Chapter 11. Prompt Code Snippets

Table of Contents
11.1. Built-in Escape Sequences
11.2. Date and Time
11.3. Counting Files in the Current Directory
11.4. Total Bytes in the Current Directory
11.5. Checking the Current TTY
11.6. Stopped Jobs Count
11.7. Load
11.8. Uptime
11.9. Number of Processes
11.10. Controlling the Size and Appearance of $PWD
11.11. Laptop Power
11.12. Having the Prompt Ignored on Cut and Paste
11.13. New Mail

This section shows how to put various pieces of information into the Bash prompt. There are an infinite number of things that could be put in your prompt. Feel free to send me examples, I'll try to include what I think will be most widely used. If you have an alternate way to retrieve a piece of information here, and feel your method is more efficient, please contact me. It's easy to write bad code, I do it often, but it's great to write elegant code, and a pleasure to read it. I manage it every once in a while, and would love to have more of it to put in here.
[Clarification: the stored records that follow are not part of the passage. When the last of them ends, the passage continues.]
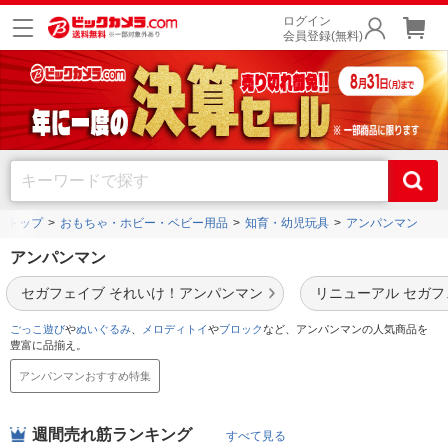
ログイン
会員登録(無料)
トップ
おもちゃ・ホビー・ベビー用品
知育・幼児玩具
アンパンマン
アンパンマン
セガフェイブ それいけ！アンパンマン
リニューアル セガフ
ごっこ遊び
や
ぬいぐるみ
、
メロディトイ
や
ブロック
など、アンパンマンの人気商品を
豊富に品揃え。
アンパンマンおすすめ特集
週間売れ筋ランキング
すべて見る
To incorporate shell code in prompts, it has to be escaped. Usually, this will mean putting it inside \$(<command>) so that the output of command is substituted each time the prompt is generated.

Please keep in mind that I develop and test this code on a single user 900 MHz Athlon with 256 meg of RAM, so the delay generated by these code snippets doesn't usually mean much to me. To help with this, I recently assembled a 25 MHz 486 SX with 16 meg of RAM, and you will see the output of the "time" command for each snippet to indicate how much of a delay it causes on a slower machine.